## Task to complete
What is needed here is every entry, retyped exactly.

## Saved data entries

* * * * *

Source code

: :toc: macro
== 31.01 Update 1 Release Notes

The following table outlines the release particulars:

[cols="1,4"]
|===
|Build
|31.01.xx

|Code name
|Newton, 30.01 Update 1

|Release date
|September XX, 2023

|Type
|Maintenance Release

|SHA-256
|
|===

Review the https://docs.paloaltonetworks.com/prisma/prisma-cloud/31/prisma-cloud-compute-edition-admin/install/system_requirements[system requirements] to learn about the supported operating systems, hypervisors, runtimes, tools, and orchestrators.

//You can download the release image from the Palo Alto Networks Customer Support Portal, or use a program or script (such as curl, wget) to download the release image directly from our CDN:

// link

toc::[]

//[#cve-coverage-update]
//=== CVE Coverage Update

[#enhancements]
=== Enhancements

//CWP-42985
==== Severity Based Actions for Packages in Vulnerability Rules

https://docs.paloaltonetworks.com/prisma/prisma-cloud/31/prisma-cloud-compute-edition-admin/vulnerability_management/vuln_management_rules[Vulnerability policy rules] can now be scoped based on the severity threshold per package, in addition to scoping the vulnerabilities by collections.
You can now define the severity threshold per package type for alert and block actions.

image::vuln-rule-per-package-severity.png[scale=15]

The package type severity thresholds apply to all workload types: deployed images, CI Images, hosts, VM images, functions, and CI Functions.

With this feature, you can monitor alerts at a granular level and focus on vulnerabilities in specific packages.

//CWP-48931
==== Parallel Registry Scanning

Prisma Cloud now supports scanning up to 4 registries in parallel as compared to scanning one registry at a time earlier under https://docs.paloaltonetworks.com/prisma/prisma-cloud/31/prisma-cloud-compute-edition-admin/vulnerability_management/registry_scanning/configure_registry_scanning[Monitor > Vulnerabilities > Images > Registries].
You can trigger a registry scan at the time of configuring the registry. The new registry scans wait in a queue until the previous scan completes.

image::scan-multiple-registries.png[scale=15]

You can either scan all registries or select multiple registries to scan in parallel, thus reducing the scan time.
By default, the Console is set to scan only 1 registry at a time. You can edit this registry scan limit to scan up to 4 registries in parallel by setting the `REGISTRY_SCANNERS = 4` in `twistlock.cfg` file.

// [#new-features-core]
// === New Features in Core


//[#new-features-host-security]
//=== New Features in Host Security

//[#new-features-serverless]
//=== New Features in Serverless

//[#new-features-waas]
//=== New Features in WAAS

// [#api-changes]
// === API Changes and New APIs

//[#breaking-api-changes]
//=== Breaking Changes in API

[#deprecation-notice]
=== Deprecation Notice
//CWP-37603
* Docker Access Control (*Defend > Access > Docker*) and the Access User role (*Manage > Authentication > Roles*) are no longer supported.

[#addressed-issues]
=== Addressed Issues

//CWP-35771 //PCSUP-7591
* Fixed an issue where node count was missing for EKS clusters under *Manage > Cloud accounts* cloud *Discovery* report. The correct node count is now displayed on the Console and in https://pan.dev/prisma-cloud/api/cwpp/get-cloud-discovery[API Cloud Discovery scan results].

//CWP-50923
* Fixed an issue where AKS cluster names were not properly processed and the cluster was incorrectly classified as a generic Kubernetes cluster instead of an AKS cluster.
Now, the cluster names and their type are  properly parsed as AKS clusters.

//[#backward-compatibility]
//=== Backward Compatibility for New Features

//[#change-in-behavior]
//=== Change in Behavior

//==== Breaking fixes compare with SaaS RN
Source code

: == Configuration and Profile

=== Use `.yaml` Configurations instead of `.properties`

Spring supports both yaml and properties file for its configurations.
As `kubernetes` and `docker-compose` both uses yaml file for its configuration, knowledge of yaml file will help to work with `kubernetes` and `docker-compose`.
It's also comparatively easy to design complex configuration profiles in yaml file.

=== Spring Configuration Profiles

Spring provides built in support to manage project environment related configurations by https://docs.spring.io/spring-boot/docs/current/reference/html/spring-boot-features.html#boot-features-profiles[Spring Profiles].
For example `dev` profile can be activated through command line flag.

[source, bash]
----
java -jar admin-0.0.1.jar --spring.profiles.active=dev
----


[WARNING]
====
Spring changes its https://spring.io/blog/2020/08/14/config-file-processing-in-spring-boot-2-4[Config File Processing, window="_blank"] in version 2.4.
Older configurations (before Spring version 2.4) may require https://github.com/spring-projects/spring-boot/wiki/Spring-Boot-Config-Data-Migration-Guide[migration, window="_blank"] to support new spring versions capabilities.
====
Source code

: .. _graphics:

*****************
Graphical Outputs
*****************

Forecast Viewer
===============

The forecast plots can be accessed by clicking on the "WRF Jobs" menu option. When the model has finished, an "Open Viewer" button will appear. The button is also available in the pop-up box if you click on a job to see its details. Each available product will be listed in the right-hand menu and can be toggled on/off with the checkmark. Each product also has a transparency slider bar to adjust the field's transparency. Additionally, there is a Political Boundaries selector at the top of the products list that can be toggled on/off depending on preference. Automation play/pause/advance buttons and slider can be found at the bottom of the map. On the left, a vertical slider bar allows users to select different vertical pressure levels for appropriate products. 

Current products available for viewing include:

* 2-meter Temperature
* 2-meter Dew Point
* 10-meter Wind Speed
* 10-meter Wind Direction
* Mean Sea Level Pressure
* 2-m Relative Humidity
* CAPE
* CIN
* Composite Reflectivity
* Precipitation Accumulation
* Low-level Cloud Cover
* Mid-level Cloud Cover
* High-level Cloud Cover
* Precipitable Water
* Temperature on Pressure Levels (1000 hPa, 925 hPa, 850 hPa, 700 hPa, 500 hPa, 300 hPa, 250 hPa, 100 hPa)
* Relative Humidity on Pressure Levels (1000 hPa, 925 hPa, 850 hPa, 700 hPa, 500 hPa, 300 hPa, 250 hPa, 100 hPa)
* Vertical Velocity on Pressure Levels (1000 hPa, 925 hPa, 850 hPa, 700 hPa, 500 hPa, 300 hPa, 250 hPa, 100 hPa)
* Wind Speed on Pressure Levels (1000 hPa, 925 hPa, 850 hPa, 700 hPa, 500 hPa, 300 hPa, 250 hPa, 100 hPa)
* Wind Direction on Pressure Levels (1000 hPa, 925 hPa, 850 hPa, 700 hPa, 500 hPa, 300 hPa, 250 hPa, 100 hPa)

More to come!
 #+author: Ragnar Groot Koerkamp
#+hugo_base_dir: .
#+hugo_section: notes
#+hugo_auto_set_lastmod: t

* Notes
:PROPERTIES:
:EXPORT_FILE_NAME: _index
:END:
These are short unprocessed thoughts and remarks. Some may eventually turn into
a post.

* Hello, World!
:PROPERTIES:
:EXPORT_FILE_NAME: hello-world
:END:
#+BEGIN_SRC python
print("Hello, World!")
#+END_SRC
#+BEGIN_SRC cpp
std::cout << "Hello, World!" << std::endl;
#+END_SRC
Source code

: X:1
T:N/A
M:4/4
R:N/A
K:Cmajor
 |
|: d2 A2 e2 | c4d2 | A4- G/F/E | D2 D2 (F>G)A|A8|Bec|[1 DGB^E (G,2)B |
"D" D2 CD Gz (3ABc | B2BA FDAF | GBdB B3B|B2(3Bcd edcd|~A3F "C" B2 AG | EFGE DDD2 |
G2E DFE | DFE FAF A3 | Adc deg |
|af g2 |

* * * * *

## Reply
Source code

: :toc: macro
== 31.01 Update 1 Release Notes

The following table outlines the release particulars:

[cols="1,4"]
|===
|Build
|31.01.xx

|Code name
|Newton, 30.01 Update 1

|Release date
|September XX, 2023

|Type
|Maintenance Release

|SHA-256
|
|===

Review the https://docs.paloaltonetworks.com/prisma/prisma-cloud/31/prisma-cloud-compute-edition-admin/install/system_requirements[system requirements] to learn about the supported operating systems, hypervisors, runtimes, tools, and orchestrators.

//You can download the release image from the Palo Alto Networks Customer Support Portal, or use a program or script (such as curl, wget) to download the release image directly from our CDN:

// link

toc::[]

//[#cve-coverage-update]
//=== CVE Coverage Update

[#enhancements]
=== Enhancements

//CWP-42985
==== Severity Based Actions for Packages in Vulnerability Rules

https://docs.paloaltonetworks.com/prisma/prisma-cloud/31/prisma-cloud-compute-edition-admin/vulnerability_management/vuln_management_rules[Vulnerability policy rules] can now be scoped based on the severity threshold per package, in addition to scoping the vulnerabilities by collections.
You can now define the severity threshold per package type for alert and block actions.

image::vuln-rule-per-package-severity.png[scale=15]

The package type severity thresholds apply to all workload types: deployed images, CI Images, hosts, VM images, functions, and CI Functions.

With this feature, you can monitor alerts at a granular level and focus on vulnerabilities in specific packages.

//CWP-48931
==== Parallel Registry Scanning

Prisma Cloud now supports scanning up to 4 registries in parallel as compared to scanning one registry at a time earlier under https://docs.paloaltonetworks.com/prisma/prisma-cloud/31/prisma-cloud-compute-edition-admin/vulnerability_management/registry_scanning/configure_registry_scanning[Monitor > Vulnerabilities > Images > Registries].
You can trigger a registry scan at the time of configuring the registry. The new registry scans wait in a queue until the previous scan completes.

image::scan-multiple-registries.png[scale=15]

You can either scan all registries or select multiple registries to scan in parallel, thus reducing the scan time.
By default, the Console is set to scan only 1 registry at a time. You can edit this registry scan limit to scan up to 4 registries in parallel by setting the `REGISTRY_SCANNERS = 4` in `twistlock.cfg` file.

// [#new-features-core]
// === New Features in Core


//[#new-features-host-security]
//=== New Features in Host Security

//[#new-features-serverless]
//=== New Features in Serverless

//[#new-features-waas]
//=== New Features in WAAS

// [#api-changes]
// === API Changes and New APIs

//[#breaking-api-changes]
//=== Breaking Changes in API

[#deprecation-notice]
=== Deprecation Notice
//CWP-37603
* Docker Access Control (*Defend > Access > Docker*) and the Access User role (*Manage > Authentication > Roles*) are no longer supported.

[#addressed-issues]
=== Addressed Issues

//CWP-35771 //PCSUP-7591
* Fixed an issue where node count was missing for EKS clusters under *Manage > Cloud accounts* cloud *Discovery* report. The correct node count is now displayed on the Console and in https://pan.dev/prisma-cloud/api/cwpp/get-cloud-discovery[API Cloud Discovery scan results].

//CWP-50923
* Fixed an issue where AKS cluster names were not properly processed and the cluster was incorrectly classified as a generic Kubernetes cluster instead of an AKS cluster.
Now, the cluster names and their type are  properly parsed as AKS clusters.

//[#backward-compatibility]
//=== Backward Compatibility for New Features

//[#change-in-behavior]
//=== Change in Behavior

//==== Breaking fixes compare with SaaS RN
Source code

: == Configuration and Profile

=== Use `.yaml` Configurations instead of `.properties`

Spring supports both yaml and properties file for its configurations.
As `kubernetes` and `docker-compose` both uses yaml file for its configuration, knowledge of yaml file will help to work with `kubernetes` and `docker-compose`.
It's also comparatively easy to design complex configuration profiles in yaml file.

=== Spring Configuration Profiles

Spring provides built in support to manage project environment related configurations by https://docs.spring.io/spring-boot/docs/current/reference/html/spring-boot-features.html#boot-features-profiles[Spring Profiles].
For example `dev` profile can be activated through command line flag.

[source, bash]
----
java -jar admin-0.0.1.jar --spring.profiles.active=dev
----


[WARNING]
====
Spring changes its https://spring.io/blog/2020/08/14/config-file-processing-in-spring-boot-2-4[Config File Processing, window="_blank"] in version 2.4.
Older configurations (before Spring version 2.4) may require https://github.com/spring-projects/spring-boot/wiki/Spring-Boot-Config-Data-Migration-Guide[migration, window="_blank"] to support new spring versions capabilities.
====
Source code

: .. _graphics:

*****************
Graphical Outputs
*****************

Forecast Viewer
===============

The forecast plots can be accessed by clicking on the "WRF Jobs" menu option. When the model has finished, an "Open Viewer" button will appear. The button is also available in the pop-up box if you click on a job to see its details. Each available product will be listed in the right-hand menu and can be toggled on/off with the checkmark. Each product also has a transparency slider bar to adjust the field's transparency. Additionally, there is a Political Boundaries selector at the top of the products list that can be toggled on/off depending on preference. Automation play/pause/advance buttons and slider can be found at the bottom of the map. On the left, a vertical slider bar allows users to select different vertical pressure levels for appropriate products. 

Current products available for viewing include:

* 2-meter Temperature
* 2-meter Dew Point
* 10-meter Wind Speed
* 10-meter Wind Direction
* Mean Sea Level Pressure
* 2-m Relative Humidity
* CAPE
* CIN
* Composite Reflectivity
* Precipitation Accumulation
* Low-level Cloud Cover
* Mid-level Cloud Cover
* High-level Cloud Cover
* Precipitable Water
* Temperature on Pressure Levels (1000 hPa, 925 hPa, 850 hPa, 700 hPa, 500 hPa, 300 hPa, 250 hPa, 100 hPa)
* Relative Humidity on Pressure Levels (1000 hPa, 925 hPa, 850 hPa, 700 hPa, 500 hPa, 300 hPa, 250 hPa, 100 hPa)
* Vertical Velocity on Pressure Levels (1000 hPa, 925 hPa, 850 hPa, 700 hPa, 500 hPa, 300 hPa, 250 hPa, 100 hPa)
* Wind Speed on Pressure Levels (1000 hPa, 925 hPa, 850 hPa, 700 hPa, 500 hPa, 300 hPa, 250 hPa, 100 hPa)
* Wind Direction on Pressure Levels (1000 hPa, 925 hPa, 850 hPa, 700 hPa, 500 hPa, 300 hPa, 250 hPa, 100 hPa)

More to come!
 #+author: Ragnar Groot Koerkamp
#+hugo_base_dir: .
#+hugo_section: notes
#+hugo_auto_set_lastmod: t

* Notes
:PROPERTIES:
:EXPORT_FILE_NAME: _index
:END:
These are short unprocessed thoughts and remarks. Some may eventually turn into
a post.

* Hello, World!
:PROPERTIES:
:EXPORT_FILE_NAME: hello-world
:END:
#+BEGIN_SRC python
print("Hello, World!")
#+END_SRC
#+BEGIN_SRC cpp
std::cout << "Hello, World!" << std::endl;
#+END_SRC
Source code

: X:1
T:N/A
M:4/4
R:N/A
K:Cmajor
 |
|: d2 A2 e2 | c4d2 | A4- G/F/E | D2 D2 (F>G)A|A8|Bec|[1 DGB^E (G,2)B |
"D" D2 CD Gz (3ABc | B2BA FDAF | GBdB B3B|B2(3Bcd edcd|~A3F "C" B2 AG | EFGE DDD2 |
G2E DFE | DFE FAF A3 | Adc deg |
|af g2 |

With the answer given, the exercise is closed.